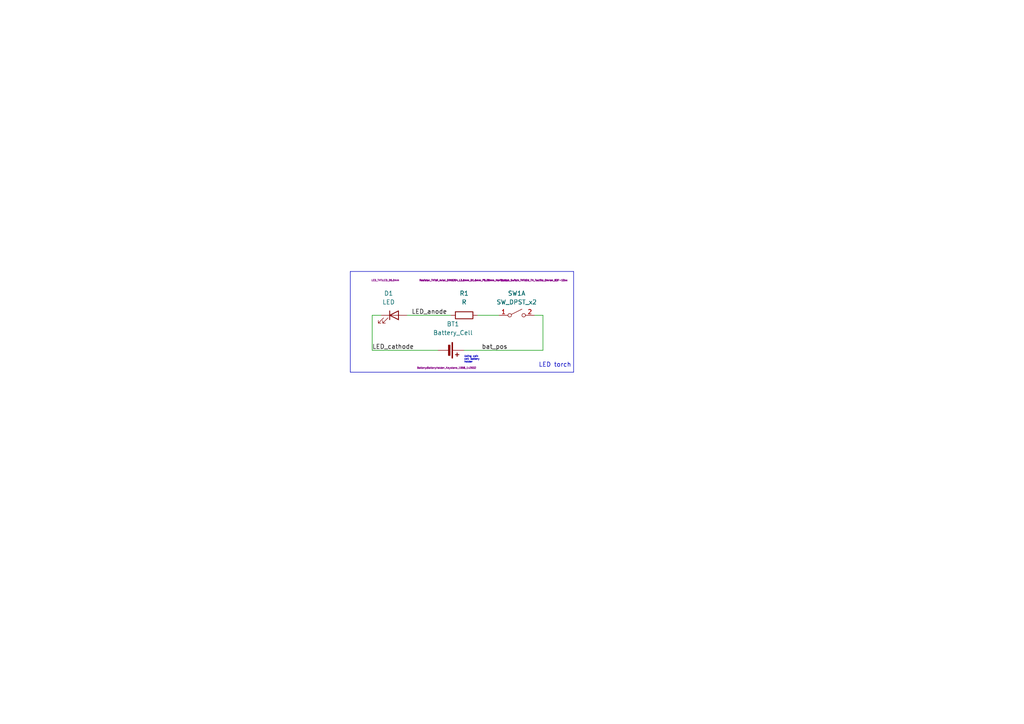
<source format=kicad_sch>
(kicad_sch (version 20230121) (generator eeschema)

  (uuid 637f5734-16eb-46a3-bee2-bfcaff9340bf)

  (paper "A4")

  (title_block
    (title "Led Torch")
    (date "2023-10-29")
    (comment 1 "Project 1 of KiCad Like a Pro 3e")
    (comment 2 "Thomas Reidemeister")
  )

  


  (polyline (pts (xy 101.6 107.95) (xy 166.37 107.95))
    (stroke (width 0) (type default))
    (uuid 4ab9daba-c43a-4e2a-a3ef-a84e7825e0aa)
  )
  (polyline (pts (xy 101.6 78.74) (xy 166.37 78.74))
    (stroke (width 0) (type default))
    (uuid 52e9492d-022e-4924-a643-e720617615d9)
  )

  (wire (pts (xy 107.95 101.6) (xy 107.95 91.44))
    (stroke (width 0) (type default))
    (uuid 57d8e4c7-77fc-4981-99de-8068ef70da84)
  )
  (wire (pts (xy 127 101.6) (xy 107.95 101.6))
    (stroke (width 0) (type default))
    (uuid 5fddf65c-a939-4c66-8bef-3fc042cdc03f)
  )
  (wire (pts (xy 118.11 91.44) (xy 130.81 91.44))
    (stroke (width 0) (type default))
    (uuid 68948156-4dab-4984-8a51-449bfa36ef81)
  )
  (polyline (pts (xy 166.37 107.95) (xy 166.37 78.74))
    (stroke (width 0) (type default))
    (uuid 78c6df44-ac18-45cf-813e-431c68e58b6d)
  )

  (wire (pts (xy 157.48 91.44) (xy 157.48 101.6))
    (stroke (width 0) (type default))
    (uuid 7b21c733-5026-416f-8b97-137b86bb2467)
  )
  (wire (pts (xy 107.95 91.44) (xy 110.49 91.44))
    (stroke (width 0) (type default))
    (uuid 7c6771ab-3dc4-4e3c-bfa9-b49ca91e3125)
  )
  (polyline (pts (xy 101.6 78.74) (xy 101.6 107.95))
    (stroke (width 0) (type default))
    (uuid 970bfa25-a1f3-4b32-afff-45b8baea6884)
  )

  (wire (pts (xy 154.94 91.44) (xy 157.48 91.44))
    (stroke (width 0) (type default))
    (uuid 9f692244-c56b-4b05-a032-564cd406fad7)
  )
  (wire (pts (xy 138.43 91.44) (xy 144.78 91.44))
    (stroke (width 0) (type default))
    (uuid a3d030df-0dcb-4d6f-8753-0ca1a45aeacd)
  )
  (wire (pts (xy 157.48 101.6) (xy 134.62 101.6))
    (stroke (width 0) (type default))
    (uuid d619cc6d-7683-4802-bcdf-8f5a6e38d271)
  )

  (text "Using coin\ncell battery\nholder" (at 134.62 105.41 0)
    (effects (font (size 0.5 0.5)) (justify left bottom))
    (uuid 02acd39f-0953-43bd-825e-4cf0443266ae)
  )
  (text "LED torch" (at 156.21 106.68 0)
    (effects (font (size 1.27 1.27)) (justify left bottom))
    (uuid 33ef5802-bdbb-4456-8c01-a49c3d10f949)
  )

  (label "LED_anode" (at 119.38 91.44 0) (fields_autoplaced)
    (effects (font (size 1.27 1.27)) (justify left bottom))
    (uuid 7a67e615-7178-41ed-a907-ff23f91f5618)
  )
  (label "bat_pos" (at 139.7 101.6 0) (fields_autoplaced)
    (effects (font (size 1.27 1.27)) (justify left bottom))
    (uuid 892a0ccf-19e0-4b3f-a360-76951ed23f70)
  )
  (label "LED_cathode" (at 107.95 101.6 0) (fields_autoplaced)
    (effects (font (size 1.27 1.27)) (justify left bottom))
    (uuid c7d7533c-e773-4e13-8476-38d78b8cf2a2)
  )

  (symbol (lib_id "Switch:SW_DPST_x2") (at 149.86 91.44 0) (unit 1)
    (in_bom yes) (on_board yes) (dnp no)
    (uuid 03305eb2-d8ba-4610-924d-2fae162c87a5)
    (property "Reference" "SW1" (at 149.86 85.09 0)
      (effects (font (size 1.27 1.27)))
    )
    (property "Value" "SW_DPST_x2" (at 149.86 87.63 0)
      (effects (font (size 1.27 1.27)))
    )
    (property "Footprint" "Button_Switch_THT:SW_TH_Tactile_Omron_B3F-10xx" (at 154.94 81.28 0)
      (effects (font (size 0.5 0.5)))
    )
    (property "Datasheet" "~" (at 149.86 91.44 0)
      (effects (font (size 0.5 0.5)) hide)
    )
    (pin "1" (uuid 3f4d427e-2ea9-49f8-bff0-1303ac07633a))
    (pin "2" (uuid 5eaa6c89-9f7b-48b3-aa8f-f4e3b5fd6946))
    (pin "3" (uuid 0c2f32a3-5587-4139-a5fe-0446755ae896))
    (pin "4" (uuid a3815c6f-ea03-42a3-9739-c471b23432ab))
    (instances
      (project "kicad_led_torch"
        (path "/637f5734-16eb-46a3-bee2-bfcaff9340bf"
          (reference "SW1") (unit 1)
        )
      )
    )
  )

  (symbol (lib_id "Device:Battery_Cell") (at 129.54 101.6 270) (unit 1)
    (in_bom yes) (on_board yes) (dnp no)
    (uuid 3d072586-3565-4f71-ba46-e998c547ebca)
    (property "Reference" "BT1" (at 131.3815 93.98 90)
      (effects (font (size 1.27 1.27)))
    )
    (property "Value" "Battery_Cell" (at 131.3815 96.52 90)
      (effects (font (size 1.27 1.27)))
    )
    (property "Footprint" "Battery:BatteryHolder_Keystone_1058_1x2032" (at 129.54 106.68 90)
      (effects (font (size 0.5 0.5)))
    )
    (property "Datasheet" "~" (at 131.064 101.6 90)
      (effects (font (size 0.5 0.5)) hide)
    )
    (pin "1" (uuid 6c19454d-cfe0-41d9-846f-78154a034481))
    (pin "2" (uuid 19b5b8b4-078d-464a-ac3d-383ffb81fd3f))
    (instances
      (project "kicad_led_torch"
        (path "/637f5734-16eb-46a3-bee2-bfcaff9340bf"
          (reference "BT1") (unit 1)
        )
      )
    )
  )

  (symbol (lib_id "Device:LED") (at 114.3 91.44 0) (unit 1)
    (in_bom yes) (on_board yes) (dnp no)
    (uuid 874cc13f-aa18-4977-9624-3579ae9a2140)
    (property "Reference" "D1" (at 112.7125 85.09 0)
      (effects (font (size 1.27 1.27)))
    )
    (property "Value" "LED" (at 112.7125 87.63 0)
      (effects (font (size 1.27 1.27)))
    )
    (property "Footprint" "LED_THT:LED_D5.0mm" (at 111.76 81.28 0)
      (effects (font (size 0.5 0.5)))
    )
    (property "Datasheet" "~" (at 114.3 91.44 0)
      (effects (font (size 0.5 0.5)) hide)
    )
    (pin "1" (uuid 8b9958b8-82b8-484f-8f57-22125540e834))
    (pin "2" (uuid d9175db1-9a14-412f-8ead-a946e0219fd8))
    (instances
      (project "kicad_led_torch"
        (path "/637f5734-16eb-46a3-bee2-bfcaff9340bf"
          (reference "D1") (unit 1)
        )
      )
    )
  )

  (symbol (lib_id "Device:R") (at 134.62 91.44 90) (unit 1)
    (in_bom yes) (on_board yes) (dnp no)
    (uuid a19cd8ee-0c46-4dba-83d9-8226803d4d62)
    (property "Reference" "R1" (at 134.62 85.09 90)
      (effects (font (size 1.27 1.27)))
    )
    (property "Value" "R" (at 134.62 87.63 90)
      (effects (font (size 1.27 1.27)))
    )
    (property "Footprint" "Resistor_THT:R_Axial_DIN0204_L3.6mm_D1.6mm_P5.08mm_Horizontal" (at 134.62 81.28 90)
      (effects (font (size 0.5 0.5)))
    )
    (property "Datasheet" "~" (at 134.62 91.44 0)
      (effects (font (size 0.5 0.5)) hide)
    )
    (pin "1" (uuid 0a2cd390-9deb-4082-b0f7-2aeac6e0ea4e))
    (pin "2" (uuid 7eb177ac-5c4f-4e95-97c6-e14493961709))
    (instances
      (project "kicad_led_torch"
        (path "/637f5734-16eb-46a3-bee2-bfcaff9340bf"
          (reference "R1") (unit 1)
        )
      )
    )
  )

  (sheet_instances
    (path "/" (page "1"))
  )
)

</source>
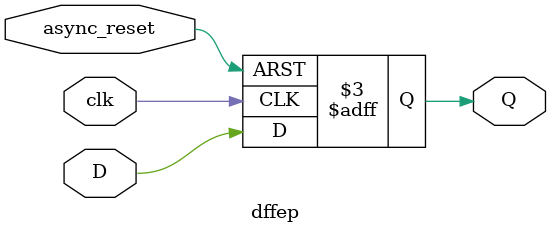
<source format=v>
module altshift_taps (
	shiftin,
	clock,
	clken,
	aclr,
`ifdef POST_FIT
	_unassoc_inputs_,
	_unassoc_outputs_,
`endif
	shiftout,
	taps
);

	parameter number_of_taps = 1;
	parameter tap_distance = 1;
	parameter width = 1;
	parameter lpm_type = "altshift_taps";
	parameter lpm_hint = "UNUSED";
	parameter intended_device_family = "UNUSED";
	parameter power_up_state = "CLEARED";
	parameter width_taps_ = width*number_of_taps;
`ifdef POST_FIT
	parameter _unassoc_inputs_width_ = 1;
	parameter _unassoc_outputs_width_ = 1;
`endif

	input [width-1:0] shiftin;
	input clock,clken;
	input aclr;
	// Extra bus for connecting signals unassociated with defined ports
`ifdef POST_FIT
	input [ _unassoc_inputs_width_ - 1 : 0 ] _unassoc_inputs_;
	output [ _unassoc_outputs_width_ - 1 : 0 ] _unassoc_outputs_;
`endif
	output [width-1:0] shiftout;
	output [width_taps_-1:0] taps;

`ifndef GATES_TO_GATES
	wire clk_w = clock & clken;

	generate
	if(number_of_taps==1) begin
		wire [width-1:0] out;
   	shiftreg #(width, tap_distance) tap_stage (out, shiftin, clk_w, aclr);
		assign shiftout = out;
		assign taps = out;
	end
	else begin
		wire [width*(number_of_taps-1):1] tap_out;
		shiftreg #(width, tap_distance) tap_stage[1:number_of_taps] ({shiftout,tap_out}, {tap_out,shiftin}, clk_w, aclr);
		assign taps = {shiftout,tap_out};
	end
	endgenerate
`endif
			
endmodule

`ifndef GATES_TO_GATES

// Creates shift registers of specified width - output of this set 
// of shift registers 'q' is the output of one of the taps

module shiftreg (tap_q, tap_d, tap_clk, tap_aclr);
	parameter width = 1;
	parameter tap_distance = 1;

	input [width-1:0] tap_d;
	input tap_clk;
	input tap_aclr;
	output [width-1:0] tap_q;

   wire [width-1:0] out;
   wire [width*(tap_distance-1) : 1] t;

	assign tap_q = out;

   dff_bus #(width) shiftreg_stage[1:tap_distance] ({out,t},{t,tap_d},tap_clk,tap_aclr);
	

endmodule


//// Creates the width of registers

module dff_bus (q, d, clk, aclr);
	parameter width = 1;
	
	input [width-1:0] d;
	input clk;
	input aclr;
	output [width-1:0] q;

	generate
	if(width==1) begin
 	dffep reg_prim_inst (q,clk,1'b1,d,1'b0,aclr);
	end
	else begin
   	dffep reg_prim_inst[width-1:0] (q,clk,d,aclr);
		/*dffep reg_prim_inst0 (q,clk,1'b1,d,1'b0,aclr);
		dffep reg_prim_inst1 (q,clk,1'b1,d,1'b0,aclr);
		dffep reg_prim_inst2 (q,clk,1'b1,d,1'b0,aclr);
		dffep reg_prim_inst3 (q,clk,1'b1,d,1'b0,aclr);
		dffep reg_prim_inst4 (q,clk,1'b1,d,1'b0,aclr);
		dffep reg_prim_inst5 (q,clk,1'b1,d,1'b0,aclr);
		dffep reg_prim_inst6 (q,clk,1'b1,d,1'b0,aclr);
		dffep reg_prim_inst7 (q,clk,1'b1,d,1'b0,aclr);	
		*/
		
	end
	endgenerate
endmodule



// Verilog code for D Flip FLop
// Verilog code for Rising edge D flip flop with Asynchronous Reset high
module dffep(Q,clk,D,async_reset);
input D; // Data input 
input clk; // clock input 
input async_reset; // asynchronous reset high level
output reg Q; // output Q 
always @(posedge clk or posedge async_reset) 
begin
 if(async_reset==1'b1)
  Q <= 1'b0; 
 else 
  Q <= D; 
end 
endmodule 




`endif

</source>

————————

> _Requirement_: In the data above, find each line that uses the string "begin". Copy it.

> _The completed task_:
	if(number_of_taps==1) begin
	else begin
	if(width==1) begin
	else begin
begin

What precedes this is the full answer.